File Format is a reusable object that defines the file type and parse options used when loading data into Snowflake (COPY INTO <table>) or unloading it (COPY INTO <location>). It supports five formats — CSV, JSON, Parquet, Avro, and ORC — and lets you centrally manage format-specific options (delimiters, compression, error handling, etc.).
-- Basic CSV File Format
CREATE OR REPLACE FILE FORMAT util_db.formats.csv_standard
TYPE = 'CSV'
FIELD_DELIMITER = ','
RECORD_DELIMITER = '\n'
SKIP_HEADER = 1
FIELD_OPTIONALLY_ENCLOSED_BY = '"'
NULL_IF = ('NULL', 'null', '\N', '')
EMPTY_FIELD_AS_NULL = TRUE
COMPRESSION = 'AUTO';
-- Pipe-delimited CSV (for legacy system integration)

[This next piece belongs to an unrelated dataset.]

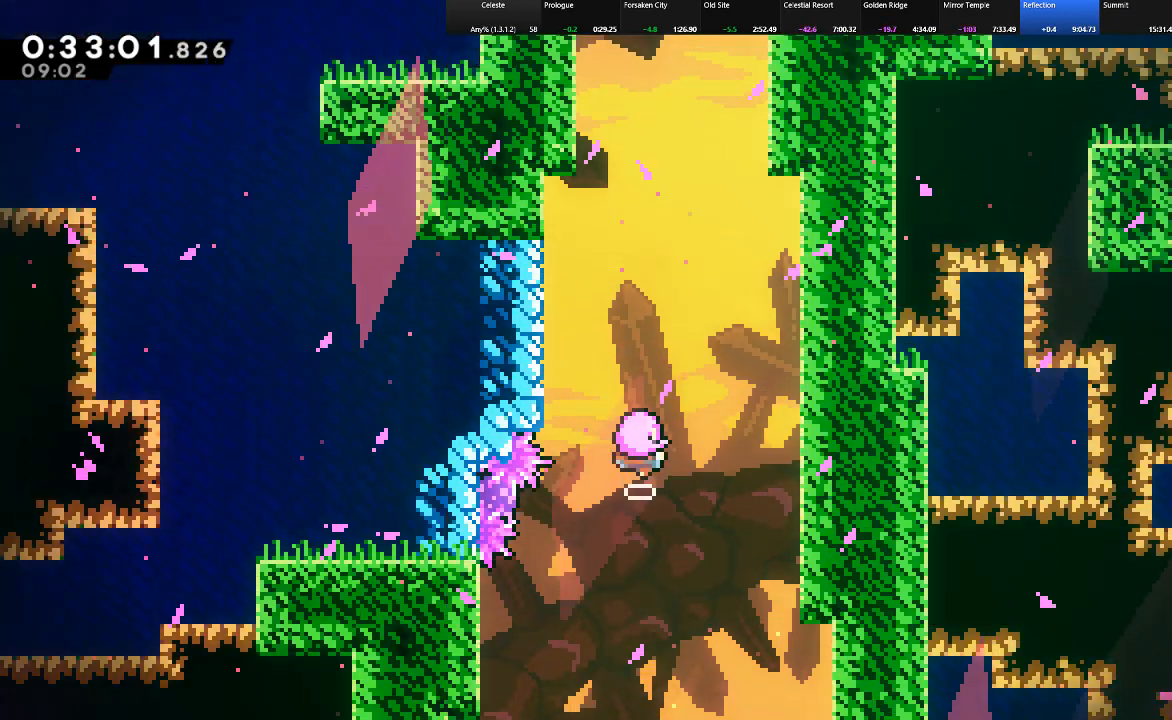
{"keys": [], "events": [[17, "z", "up"], [100, "z", "down"], [150, "z", "up"], [250, "z", "down"], [300, "z", "up"], [383, "z", "down"], [433, "z", "up"]]}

CREATE OR REPLACE FILE FORMAT util_db.formats.csv_pipe
TYPE = 'CSV'
FIELD_DELIMITER = '|'
RECORD_DELIMITER = '\n'
SKIP_HEADER = 0
ESCAPE = '\\'
ESCAPE_UNENCLOSED_FIELD = '\\'
TRIM_SPACE = TRUE;
-- Error-tolerant CSV format (for unstable data quality)
CREATE OR REPLACE FILE FORMAT util_db.formats.csv_tolerant
TYPE = 'CSV'
FIELD_DELIMITER = ','
SKIP_HEADER = 1
FIELD_OPTIONALLY_ENCLOSED_BY = '"'
ERROR_ON_COLUMN_COUNT_MISMATCH = FALSE
REPLACE_INVALID_CHARACTERS = TRUE;| Option | Default | Description |
|---|---|---|
| FIELD_DELIMITER | , | Field delimiter character |
| RECORD_DELIMITER | \n | Record delimiter character |
| SKIP_HEADER | 0 | Number of header rows to skip |
| FIELD_OPTIONALLY_ENCLOSED_BY | NONE | Field enclosure character (' or ") |
| NULL_IF | \\N | List of strings to interpret as NULL |
| ERROR_ON_COLUMN_COUNT_MISMATCH | TRUE | Whether to error on column count mismatch |
| ESCAPE | NONE | Escape character inside enclosure characters |
| ENCODING | UTF-8 | File encoding (Shift_JIS, etc. can also be specified) |
-- Basic JSON File Format
CREATE OR REPLACE FILE FORMAT util_db.formats.json_standard
TYPE = 'JSON'
STRIP_OUTER_ARRAY = TRUE
STRIP_NULL_VALUES = FALSE
IGNORE_UTF8_ERRORS = FALSE
COMPRESSION = 'AUTO';
-- Nested JSON (loaded into a VARIANT column)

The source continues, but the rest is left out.